140文字で描く練習、2798。ハーブ。 提供: @raaaaaaaaaaaa14 使い方次第、だけど。

2021-05-19 19:27:06
Rista(化屋月華堂) @Rista_Bakeya

「役立たずを雇うくらいなら屋根直しなさいよ」役場を後にして車に乗るなり、藍が本音を吐き出した。応接室の雨漏りが気になっていたようだ。「町長の隣にいたあれ、人の顔見てへこへこするのだけが仕事なのよ」さすがに言い過ぎでは。「窓から見てみなさい。本物の秘書は後ろでまともに働いてるから」

2021-05-20 18:48:55
Rista(化屋月華堂) @Rista_Bakeya

140文字で描く練習、2799。
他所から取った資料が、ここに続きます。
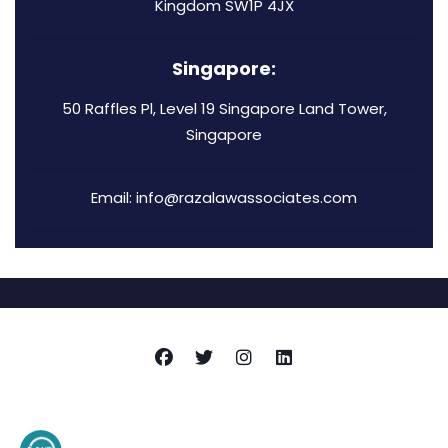
Kingdom SW1P 4JX
Singapore:
50 Raffles Pl, Level 19 Singapore Land Tower,
Singapore
Email: info@razalawassociates.com
Copyright © 2026
Raza Associates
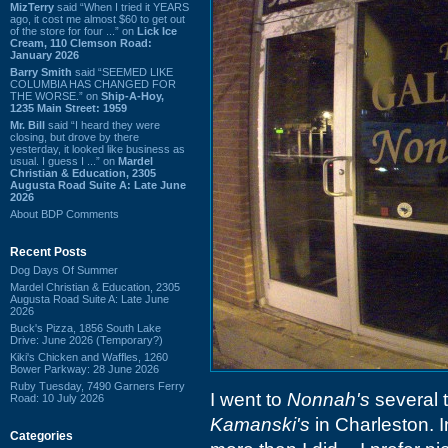
MizTerry
said “When I tried it YEARS
ago, it cost me almost $60 to get out
of the store for four ...” on
Lick Ice
Cream, 110 Clemson Road:
January 2026
Barry Smith
said “SEEMED LIKE
COLUMBIA HAS CHANGED FOR
THE WORSE.” on
Ship-A-Hoy,
1235 Main Street: 1959
Mr. Bill
said “I heard they were
closing, but drove by there
yesterday, it looked like business as
usual. I guess I ...” on
Mardel
Christian & Education, 2305
Augusta Road Suite A: Late June
2026
About BDP Comments
Recent Posts
Dog Days Of Summer
Mardel Christian & Education, 2305
Augusta Road Suite A: Late June
2026
Buck's Pizza, 1856 South Lake
Drive: June 2026 (Temporary?)
Kiki's Chicken and Waffles, 1260
Bower Parkway: 28 June 2026
Ruby Tuesday, 7490 Garners Ferry
I went to
Nonnah's
several 
Road: 10 July 2026
Kamanski's
in Charleston. I
Categories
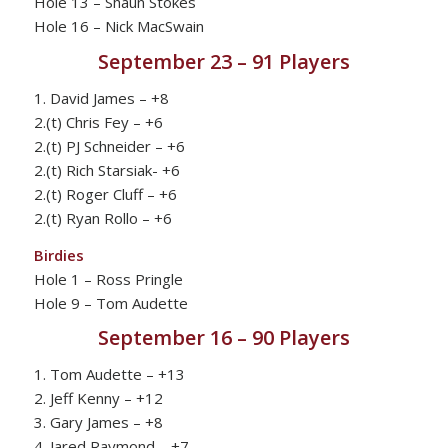
Hole 13 – Shaun Stokes
Hole 16 – Nick MacSwain
September 23 – 91 Players
1. David James – +8
2.(t) Chris Fey – +6
2.(t) PJ Schneider – +6
2.(t) Rich Starsiak- +6
2.(t) Roger Cluff – +6
2.(t) Ryan Rollo – +6
Birdies
Hole 1 – Ross Pringle
Hole 9 – Tom Audette
September 16 – 90 Players
1. Tom Audette – +13
2. Jeff Kenny – +12
3. Gary James – +8
4. Jared Raymond – +7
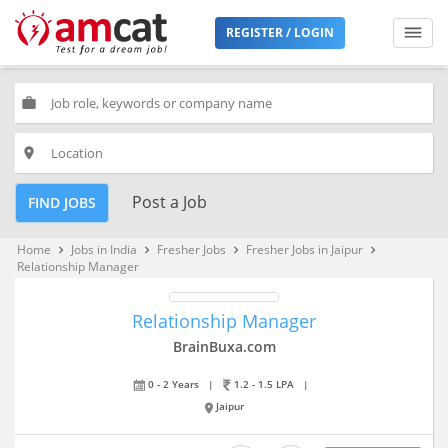
REGISTER / LOGIN
work
place
Post a Job
FIND JOBS
Home
Jobs in India
Fresher Jobs
Fresher Jobs in Jaipur
keyboard_arrow_right
keyboard_arrow_right
keyboard_arrow_right
keyboard_arrow_right
Relationship Manager
Relationship Manager
BrainBuxa.com
0 - 2 Years
|
1.2 - 1.5 LPA
|
Jaipur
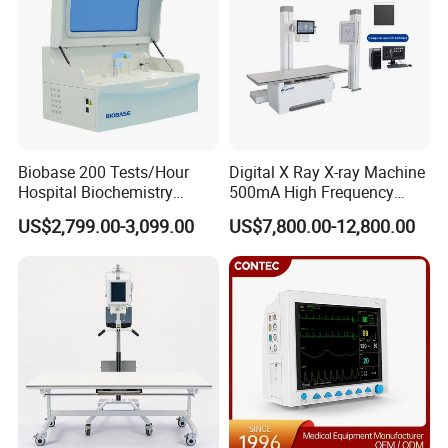
Biobase 200 Tests/Hour
Digital X Ray X-ray Machine
Hospital Biochemistry
500mA High Frequency
Clinical Blood Test Medical
Chest Dr Medical
US$2,799.00-3,099.00
US$7,800.00-12,800.00
Automated Chemistry
Radiography System for
Analyzer
Hospital Mecanmed 32kw
50kw
Packaging & Shipping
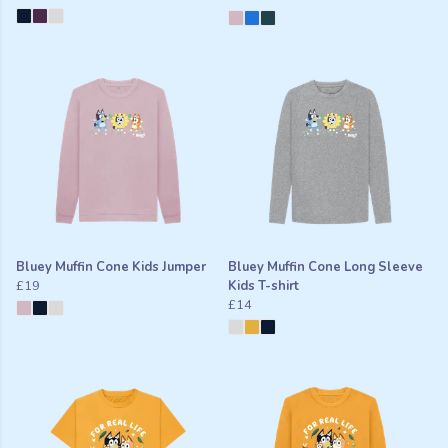
Bluey Muffin Cone Kids Jumper
Bluey Muffin Cone Long Sleeve
£19
Kids T-shirt
£14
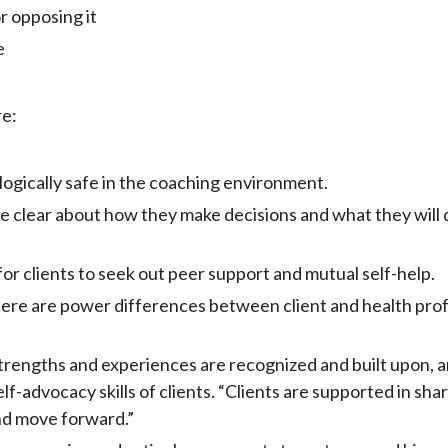
r opposing it
e
re:
logically safe in the coaching environment.
 clear about how they make decisions and what they will do
or clients to seek out peer support and mutual self-help.
re are power differences between client and health profes
strengths and experiences are recognized and built upon, 
advocacy skills of clients. “Clients are supported in shar
and move forward.”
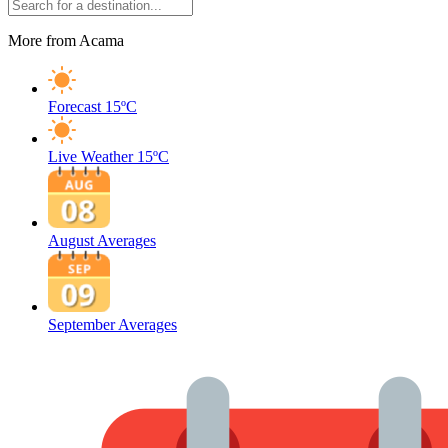
More from Acama
Forecast
15ºC
Live Weather
15ºC
August Averages
September Averages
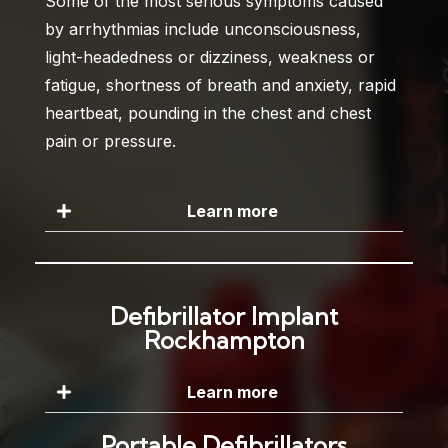
Some of the most serious symptoms caused
by arrhythmias include unconsciousness,
light-headedness or dizziness, weakness or
fatigue, shortness of breath and anxiety, rapid
heartbeat, pounding in the chest and chest
pain or pressure.
Learn more
Defibrillator Implant
Rockhampton
Learn more
Portable Defibrillators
へこへこ。 提供: @H_tousokujin 見ていないところでは……だといいけど。

2021-05-20 18:48:55
Rista(化屋月華堂) @Rista_Bakeya

街道を外れて進むと、海を臨む小さな家があった。出迎えた子供達は笑顔で藍を囲み、車に積んだ食糧を我先に運び出した。「村の人は戻ってきた?」「ううん」唯一の大人である〝先生〟が、プレゼントが届く日を皆が心待ちにしていたと打ち明けた。風の魔女に発見されるまで長らく誰も来なかったという。